Estou em um nível tão alto de cansaço e sono, uma vez que eu tinha que praticamente madrugar todos os dias para conseguir chegar ao colégio no horário a risca, pois o Honório Potossin era bem conhecido por ser inflexível quanto ao descumprimento de algumas regras e essa era mais sagrada entre todas, a pontualidade, que esqueci completamente que ainda segurava o bule quente nas mãos e acabei por encostar o mesmo no braço oposto em um momento de descuido.

-Ai, que droga! -resmunguei deixando o objetivo cair com um estrondo dentro da pia.

Água quente respingou para todos os lados fazendo com que parte da camisa do uniforme se manchasse. Gemi frustada como minha falta de jeito e subi em direção ao meu quarto para trocar a peça parcialmente molhada, pois eu sequer seria permitida a colocar os pés no portão da instituição mais elitista e arrogante do estado, do jeito que me encontrava no momento.

Quando finalmente estava devidamente pronta para mais um dia de tortura, conhecido por algumas pessoas como aula, no inferno, também conhecido como Honório Potossin, eu já havia cometido o erro e o desperdício de ter gastado um tempo muito maior do que de costume, e se não saísse imediatamente de casa, me atrasaria feio, não podendo entrar no primeiro horário da minha grade curricular.

E por falar nisso, lembro-me perfeitamente o motivo pelo qual não posso matar a primeira aula.

Derek Blake.

Professor de literatura do ensino médio do colégio, com seus cabelos cor de areia penteados perfeitamente para a direita, grandes olhos verdes emoldurados por seus inseparáveis óculos quadrados de grau, uma barba fechada que lhe conferia o aspecto de um gentleman perdido em uma era totalmente aleatória, e suas roupas impecavelmente bem alinhadas ao corpo másculo e definido de homem, o qual a idade ainda era um mistério para muitos, era motivo suficiente para que eu jogasse a mochila nas costas e saísse em disparada, sem ao menos tomar uma mísera xícara de café antes de deixar minha casa.

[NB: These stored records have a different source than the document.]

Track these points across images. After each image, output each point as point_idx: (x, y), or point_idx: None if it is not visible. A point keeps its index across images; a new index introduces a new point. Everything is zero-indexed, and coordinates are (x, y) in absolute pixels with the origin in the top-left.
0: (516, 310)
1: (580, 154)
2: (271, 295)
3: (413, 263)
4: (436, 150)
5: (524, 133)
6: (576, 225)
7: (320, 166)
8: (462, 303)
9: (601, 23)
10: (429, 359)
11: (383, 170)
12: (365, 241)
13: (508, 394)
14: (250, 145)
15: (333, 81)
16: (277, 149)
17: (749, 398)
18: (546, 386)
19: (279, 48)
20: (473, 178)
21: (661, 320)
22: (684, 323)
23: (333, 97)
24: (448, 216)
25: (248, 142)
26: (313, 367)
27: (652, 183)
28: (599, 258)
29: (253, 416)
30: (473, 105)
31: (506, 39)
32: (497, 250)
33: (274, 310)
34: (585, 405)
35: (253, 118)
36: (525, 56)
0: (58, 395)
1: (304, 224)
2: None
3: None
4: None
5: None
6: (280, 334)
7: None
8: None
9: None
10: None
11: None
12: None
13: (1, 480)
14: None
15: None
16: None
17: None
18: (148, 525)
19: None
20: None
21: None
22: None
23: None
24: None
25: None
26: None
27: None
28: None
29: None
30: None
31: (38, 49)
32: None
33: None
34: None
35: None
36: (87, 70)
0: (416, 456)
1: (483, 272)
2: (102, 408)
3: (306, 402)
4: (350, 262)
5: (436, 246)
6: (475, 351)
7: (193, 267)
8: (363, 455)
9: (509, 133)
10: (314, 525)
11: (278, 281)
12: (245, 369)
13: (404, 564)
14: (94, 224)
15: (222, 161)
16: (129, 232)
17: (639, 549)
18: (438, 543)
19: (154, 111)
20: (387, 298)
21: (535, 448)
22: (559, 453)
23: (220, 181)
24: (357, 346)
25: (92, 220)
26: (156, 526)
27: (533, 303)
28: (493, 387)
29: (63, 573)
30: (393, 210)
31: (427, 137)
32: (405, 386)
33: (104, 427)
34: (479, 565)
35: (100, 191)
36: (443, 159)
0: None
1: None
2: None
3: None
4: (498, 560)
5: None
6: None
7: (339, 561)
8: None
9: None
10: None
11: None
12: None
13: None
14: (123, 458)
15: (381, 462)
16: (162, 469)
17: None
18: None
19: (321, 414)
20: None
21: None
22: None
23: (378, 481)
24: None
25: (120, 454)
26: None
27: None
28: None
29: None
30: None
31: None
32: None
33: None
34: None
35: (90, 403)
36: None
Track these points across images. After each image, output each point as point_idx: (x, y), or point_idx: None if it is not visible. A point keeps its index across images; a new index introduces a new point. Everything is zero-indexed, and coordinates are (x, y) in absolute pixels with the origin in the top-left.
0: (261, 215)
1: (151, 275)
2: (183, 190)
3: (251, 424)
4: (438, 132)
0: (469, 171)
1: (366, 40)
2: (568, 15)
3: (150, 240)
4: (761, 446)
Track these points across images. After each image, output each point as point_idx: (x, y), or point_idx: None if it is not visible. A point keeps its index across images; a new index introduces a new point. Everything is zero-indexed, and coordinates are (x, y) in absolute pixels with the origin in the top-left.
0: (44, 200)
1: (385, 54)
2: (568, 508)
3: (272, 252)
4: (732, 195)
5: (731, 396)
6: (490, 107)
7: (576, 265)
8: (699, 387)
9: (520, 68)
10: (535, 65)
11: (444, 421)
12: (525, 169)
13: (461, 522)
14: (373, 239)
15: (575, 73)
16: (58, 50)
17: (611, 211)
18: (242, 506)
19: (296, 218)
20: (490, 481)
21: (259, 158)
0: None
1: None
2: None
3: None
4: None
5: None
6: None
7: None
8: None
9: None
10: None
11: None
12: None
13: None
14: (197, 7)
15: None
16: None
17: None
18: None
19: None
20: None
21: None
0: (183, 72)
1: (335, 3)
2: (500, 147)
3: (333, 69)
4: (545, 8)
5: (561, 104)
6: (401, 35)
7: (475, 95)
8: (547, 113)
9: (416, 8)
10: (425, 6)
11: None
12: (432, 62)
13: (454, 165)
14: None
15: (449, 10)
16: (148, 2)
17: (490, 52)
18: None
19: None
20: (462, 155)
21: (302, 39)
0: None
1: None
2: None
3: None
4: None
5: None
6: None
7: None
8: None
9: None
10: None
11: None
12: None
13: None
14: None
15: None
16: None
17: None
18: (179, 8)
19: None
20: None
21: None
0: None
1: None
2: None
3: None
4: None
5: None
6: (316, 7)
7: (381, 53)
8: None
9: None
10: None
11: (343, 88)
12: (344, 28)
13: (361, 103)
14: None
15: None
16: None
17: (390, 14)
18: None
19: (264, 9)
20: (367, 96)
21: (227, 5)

Minhas pernas tremiam e eu começava a sentir pequenas pontadas de cãibra nas panturrilhas quando consegui alcançar o ponto de ônibus no exato momento em que a condução que eu precisava, abria as portas para que os passageiros pudessem subir a bordo. Eu não poderia me dar ao luxo de sempre utilizar o transporte público, o dinheiro que ganhava com meu serviço era pouco, apenas cobria meus gastos e despesas básicas, porém a situação presente forçava-me a ter tal atitude. Eu estava atrasada demais para poder realizar o trajeto até a escola a pé, então era isso. Não tinha outro jeito.